- GOAL OF THE EXERCISE:
Render the text of these entries as a Markdown table with the columns Row and Line, giving each non-blank line a row number. Omit the pictures and skip blank lines.

..............................

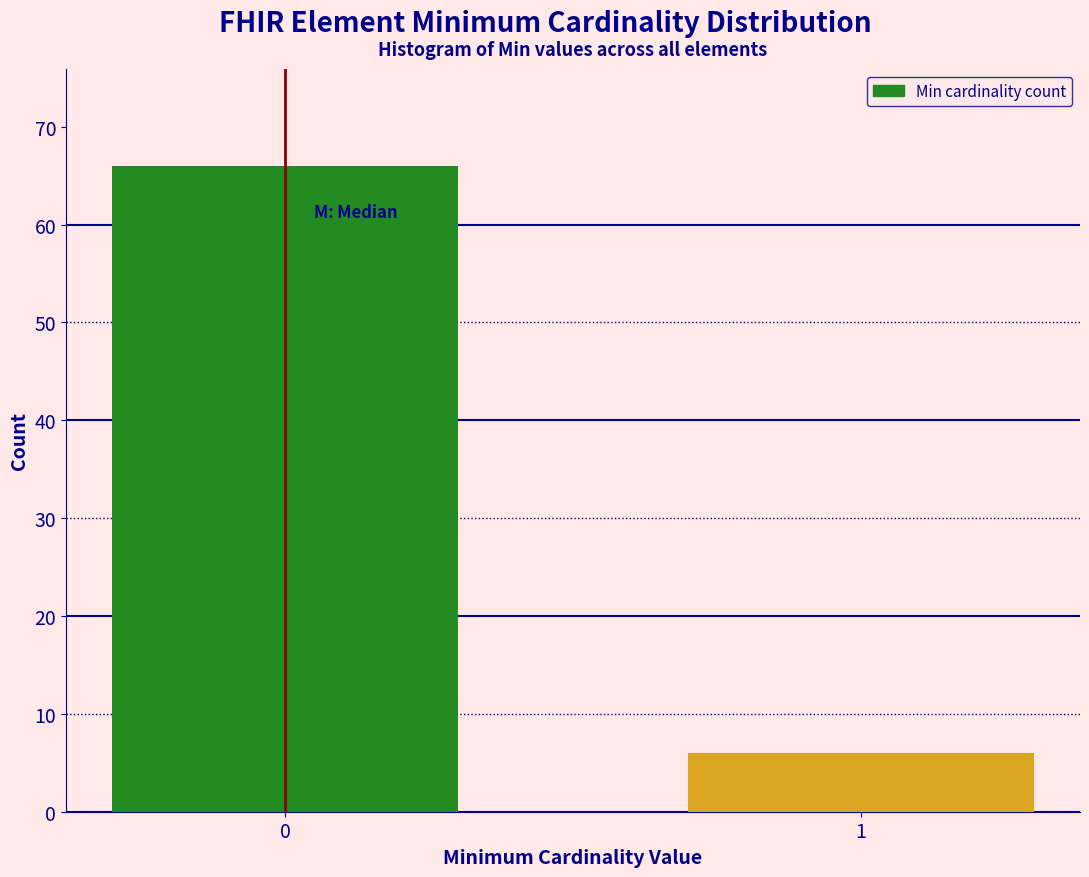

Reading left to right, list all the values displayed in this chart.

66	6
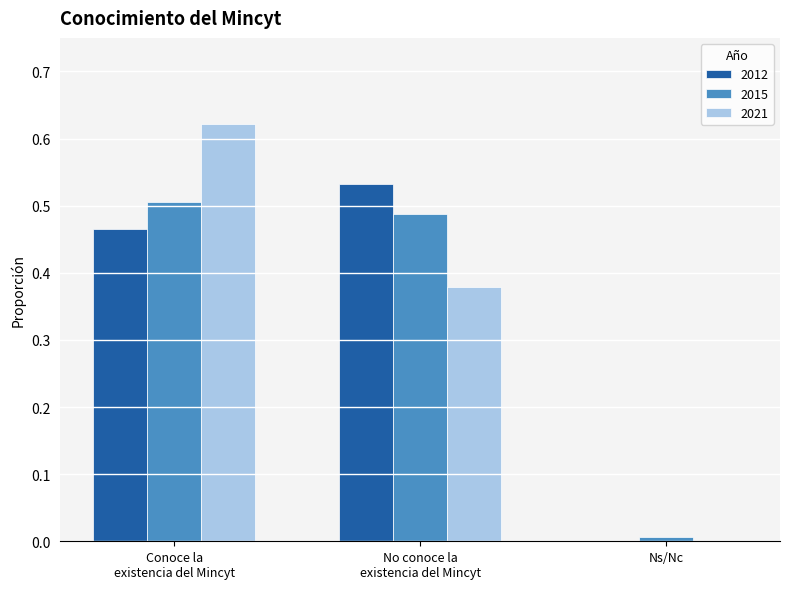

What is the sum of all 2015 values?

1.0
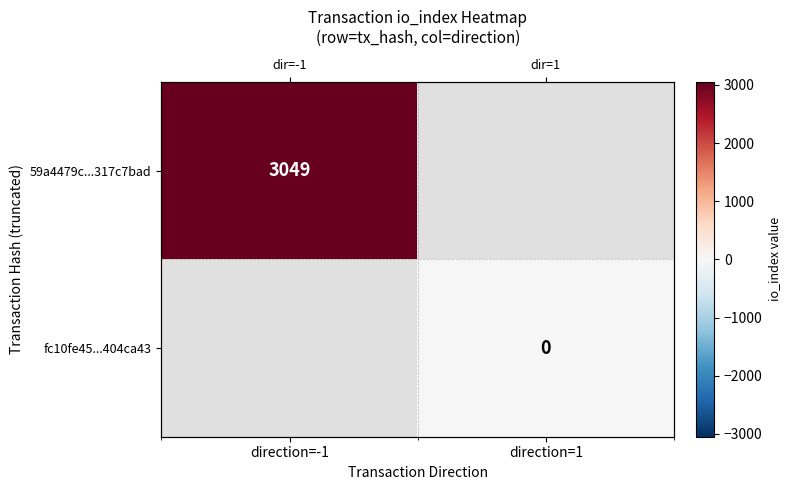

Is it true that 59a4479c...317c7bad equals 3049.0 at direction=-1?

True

..............................

- TASK RESULT:
| Row | Line |
|---|---|
| 1 | Reading left to right, list all the values displayed in this chart. |
| 2 | 66	6 |
| 3 | What is the sum of all 2015 values? |
| 4 | 1.0 |
| 5 | Is it true that 59a4479c...317c7bad equals 3049.0 at direction=-1? |
| 6 | True |